Se hace muy difícil entender por qué, a estas alturas del siglo, las más importantes editoriales (comercialmente hablando) se empeñan en lanzar un neocostumbrismo novelístico, que tiene todos los defectos del costumbrismo histórico y ninguna de sus cualidades. Y más difícil de entender resulta todavía que este movimiento retrógrado sea jaleado por la gran mayoría […]

Se hace muy difícil entender por qué, a estas alturas del siglo, las más importantes editoriales (comercialmente hablando) se empeñan en lanzar un neocostumbrismo novelístico, que tiene todos los defectos del costumbrismo histórico y ninguna de sus cualidades. Y más difícil de entender resulta todavía que este movimiento retrógrado sea jaleado por la gran mayoría de los críticos, quienes, como mucho, descalifican la novela española actual en bloque, pero salvando siempre a las individualidades. Lo mismo ocurrió en la década de los sesenta, cuando dominaba nuestro paisaje narrativo la novela social.

Hubo una ocasión -y resulta hasta cómico- en que, en un mismo suplemento literario de El País, coincidieron estos tres titulares: «Antonio Muñoz Molina publica una novela sobre su servicio militar», «Moncho Alpuente escribe sobre la España de Gil y Gil», «Diario de un jubilado, la nueva novela de Miguel Delibes». Dos días después, en el diario, se destacaba que «Fernando Royuela narra en su primera novela las desventuras de un guardia jurado del Prado» y, pasada una semana, que Manuel Vicent acababa de publicar Tranvía de la Malvarrosa. Imagino que escritores como Ray Bradbury o García Márquez se echarían a temblar. Campeones de la imaginación, temerían el acoso de semejante competencia.

Junto a las nombradas y otras de parecido calado «intelectual e imaginativo», están también las incontables novelas que versan, sin ninguna otra aspiración que retratarlo lo más fielmente posible, sobre el ambiente juvenil. En este orden de ideas, alguien ha hablado de «costumbrismo adolescente».

A juzgar por lo que se destaca en las «Noticias Culturales» de los periódicos, parece que la primera obligación que tiene un novelista actual, si se escapa de fotografiar su propio ombligo, es decirnos cómo fue la década de los setenta o la de los ochenta y, muy especialmente, cómo fueron Madrid o Barcelona en esas calendas. Si la descripción, más o menos pormenorizada, de décadas y urbes, urbes y décadas, se adereza con unas dosis de sexo (preferiblemente homo), droga y delincuencia, por supuesto sin trascender, sin elevar nunca las anécdotas a categoría literaria, parece ser que se cumple con la demanda. La apoyatura autobiográfica de todo este material, digamos, novelístico es abrumadora. La falta de aportación personal, de imaginación creadora, ostensible.

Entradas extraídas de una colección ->
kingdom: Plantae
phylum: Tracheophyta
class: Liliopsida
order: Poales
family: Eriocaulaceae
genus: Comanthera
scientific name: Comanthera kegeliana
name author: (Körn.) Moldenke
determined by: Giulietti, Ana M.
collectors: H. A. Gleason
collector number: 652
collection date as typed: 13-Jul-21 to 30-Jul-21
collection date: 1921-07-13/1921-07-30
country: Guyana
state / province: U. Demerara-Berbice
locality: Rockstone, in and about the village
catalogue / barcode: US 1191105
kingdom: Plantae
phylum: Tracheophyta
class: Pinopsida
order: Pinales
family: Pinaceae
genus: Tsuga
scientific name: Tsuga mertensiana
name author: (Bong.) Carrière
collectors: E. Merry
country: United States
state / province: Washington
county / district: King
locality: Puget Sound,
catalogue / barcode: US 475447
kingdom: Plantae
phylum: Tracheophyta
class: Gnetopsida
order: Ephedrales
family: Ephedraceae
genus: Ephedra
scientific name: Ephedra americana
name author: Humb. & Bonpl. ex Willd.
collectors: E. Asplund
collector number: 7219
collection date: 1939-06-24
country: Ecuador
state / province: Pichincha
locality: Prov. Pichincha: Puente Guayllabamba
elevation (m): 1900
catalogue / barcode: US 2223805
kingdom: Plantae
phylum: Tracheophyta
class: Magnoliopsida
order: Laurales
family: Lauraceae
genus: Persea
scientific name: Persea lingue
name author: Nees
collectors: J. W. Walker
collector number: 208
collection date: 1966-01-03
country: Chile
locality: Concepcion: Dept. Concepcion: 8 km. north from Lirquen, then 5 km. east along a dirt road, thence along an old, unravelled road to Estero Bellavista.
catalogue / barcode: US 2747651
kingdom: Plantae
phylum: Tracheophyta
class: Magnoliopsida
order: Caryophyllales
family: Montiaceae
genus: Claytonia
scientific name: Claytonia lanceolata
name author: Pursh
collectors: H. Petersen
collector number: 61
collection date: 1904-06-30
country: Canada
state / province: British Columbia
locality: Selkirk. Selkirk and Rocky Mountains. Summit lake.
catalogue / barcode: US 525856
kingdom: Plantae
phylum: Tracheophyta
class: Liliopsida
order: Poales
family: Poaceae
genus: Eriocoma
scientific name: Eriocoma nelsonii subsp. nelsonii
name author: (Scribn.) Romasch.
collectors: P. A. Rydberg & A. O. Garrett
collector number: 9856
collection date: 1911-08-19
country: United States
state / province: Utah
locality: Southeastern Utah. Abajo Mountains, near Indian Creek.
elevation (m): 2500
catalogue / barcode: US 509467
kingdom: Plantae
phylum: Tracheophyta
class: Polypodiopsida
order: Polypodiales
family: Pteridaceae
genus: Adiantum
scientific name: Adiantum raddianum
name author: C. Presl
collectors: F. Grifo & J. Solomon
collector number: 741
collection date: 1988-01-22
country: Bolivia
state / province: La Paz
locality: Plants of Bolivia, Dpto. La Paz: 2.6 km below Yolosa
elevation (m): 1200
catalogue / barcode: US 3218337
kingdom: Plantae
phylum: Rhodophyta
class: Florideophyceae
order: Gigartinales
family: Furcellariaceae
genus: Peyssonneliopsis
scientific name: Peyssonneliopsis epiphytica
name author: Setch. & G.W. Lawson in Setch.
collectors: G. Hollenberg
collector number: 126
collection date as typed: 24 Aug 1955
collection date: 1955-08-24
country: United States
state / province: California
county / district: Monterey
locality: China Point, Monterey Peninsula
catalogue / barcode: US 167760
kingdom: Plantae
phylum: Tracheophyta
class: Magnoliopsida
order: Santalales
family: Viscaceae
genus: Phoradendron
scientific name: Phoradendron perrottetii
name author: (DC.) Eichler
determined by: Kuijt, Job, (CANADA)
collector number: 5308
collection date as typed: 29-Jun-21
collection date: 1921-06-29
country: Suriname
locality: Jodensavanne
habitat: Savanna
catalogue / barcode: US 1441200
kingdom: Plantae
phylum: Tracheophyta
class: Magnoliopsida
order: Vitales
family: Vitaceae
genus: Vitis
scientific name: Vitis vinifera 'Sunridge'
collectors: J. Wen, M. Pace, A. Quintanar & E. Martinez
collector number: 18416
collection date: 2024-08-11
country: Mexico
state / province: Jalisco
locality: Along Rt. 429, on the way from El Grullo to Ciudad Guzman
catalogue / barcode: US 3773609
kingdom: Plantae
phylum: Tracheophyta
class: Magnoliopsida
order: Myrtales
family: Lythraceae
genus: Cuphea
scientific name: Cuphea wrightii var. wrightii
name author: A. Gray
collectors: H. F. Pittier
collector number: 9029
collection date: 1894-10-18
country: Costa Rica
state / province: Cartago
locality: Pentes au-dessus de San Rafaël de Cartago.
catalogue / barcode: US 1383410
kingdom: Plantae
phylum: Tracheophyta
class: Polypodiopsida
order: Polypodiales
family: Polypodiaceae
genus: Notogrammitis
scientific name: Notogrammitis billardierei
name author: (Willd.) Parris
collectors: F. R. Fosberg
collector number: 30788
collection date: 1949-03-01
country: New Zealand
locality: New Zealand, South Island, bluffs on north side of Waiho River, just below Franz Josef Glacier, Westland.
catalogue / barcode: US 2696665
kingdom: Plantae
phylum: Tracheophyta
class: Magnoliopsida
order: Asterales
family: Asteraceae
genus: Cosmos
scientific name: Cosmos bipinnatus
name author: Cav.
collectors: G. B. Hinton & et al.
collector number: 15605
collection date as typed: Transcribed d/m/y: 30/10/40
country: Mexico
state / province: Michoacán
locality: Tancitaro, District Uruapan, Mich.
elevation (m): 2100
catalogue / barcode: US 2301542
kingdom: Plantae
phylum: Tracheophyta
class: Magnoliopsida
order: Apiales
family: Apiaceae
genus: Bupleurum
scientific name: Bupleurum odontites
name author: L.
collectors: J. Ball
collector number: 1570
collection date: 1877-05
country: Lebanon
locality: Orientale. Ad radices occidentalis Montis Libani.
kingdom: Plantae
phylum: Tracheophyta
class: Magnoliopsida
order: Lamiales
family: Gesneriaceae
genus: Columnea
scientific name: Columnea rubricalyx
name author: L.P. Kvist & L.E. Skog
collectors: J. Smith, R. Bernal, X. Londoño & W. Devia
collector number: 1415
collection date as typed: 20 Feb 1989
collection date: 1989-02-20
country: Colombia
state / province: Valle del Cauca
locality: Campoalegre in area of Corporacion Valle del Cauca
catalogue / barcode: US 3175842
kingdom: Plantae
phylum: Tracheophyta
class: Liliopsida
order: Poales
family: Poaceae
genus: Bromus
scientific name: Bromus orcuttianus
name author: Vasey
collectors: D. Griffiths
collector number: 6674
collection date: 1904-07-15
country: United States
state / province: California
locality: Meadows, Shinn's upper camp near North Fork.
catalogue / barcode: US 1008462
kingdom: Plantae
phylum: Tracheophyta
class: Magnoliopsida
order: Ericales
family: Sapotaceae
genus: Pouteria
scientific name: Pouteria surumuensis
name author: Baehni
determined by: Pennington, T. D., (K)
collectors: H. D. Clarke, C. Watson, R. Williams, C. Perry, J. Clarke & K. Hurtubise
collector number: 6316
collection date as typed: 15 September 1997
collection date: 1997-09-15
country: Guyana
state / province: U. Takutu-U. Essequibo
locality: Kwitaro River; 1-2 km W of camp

ALCANCE DEL EJERCICIO -> Extrae literalmente el pasaje del fragmento sobre el neocostumbrismo novelístico comprendido entre "A juzgar por" y "imaginación creadora, ostensible.", ambos incluidos. Emplea exclusivamente el fragmento como fuente.

SOLUCIÓN DESARROLLADA ->
A juzgar por lo que se destaca en las «Noticias Culturales» de los periódicos, parece que la primera obligación que tiene un novelista actual, si se escapa de fotografiar su propio ombligo, es decirnos cómo fue la década de los setenta o la de los ochenta y, muy especialmente, cómo fueron Madrid o Barcelona en esas calendas. Si la descripción, más o menos pormenorizada, de décadas y urbes, urbes y décadas, se adereza con unas dosis de sexo (preferiblemente homo), droga y delincuencia, por supuesto sin trascender, sin elevar nunca las anécdotas a categoría literaria, parece ser que se cumple con la demanda. La apoyatura autobiográfica de todo este material, digamos, novelístico es abrumadora. La falta de aportación personal, de imaginación creadora, ostensible.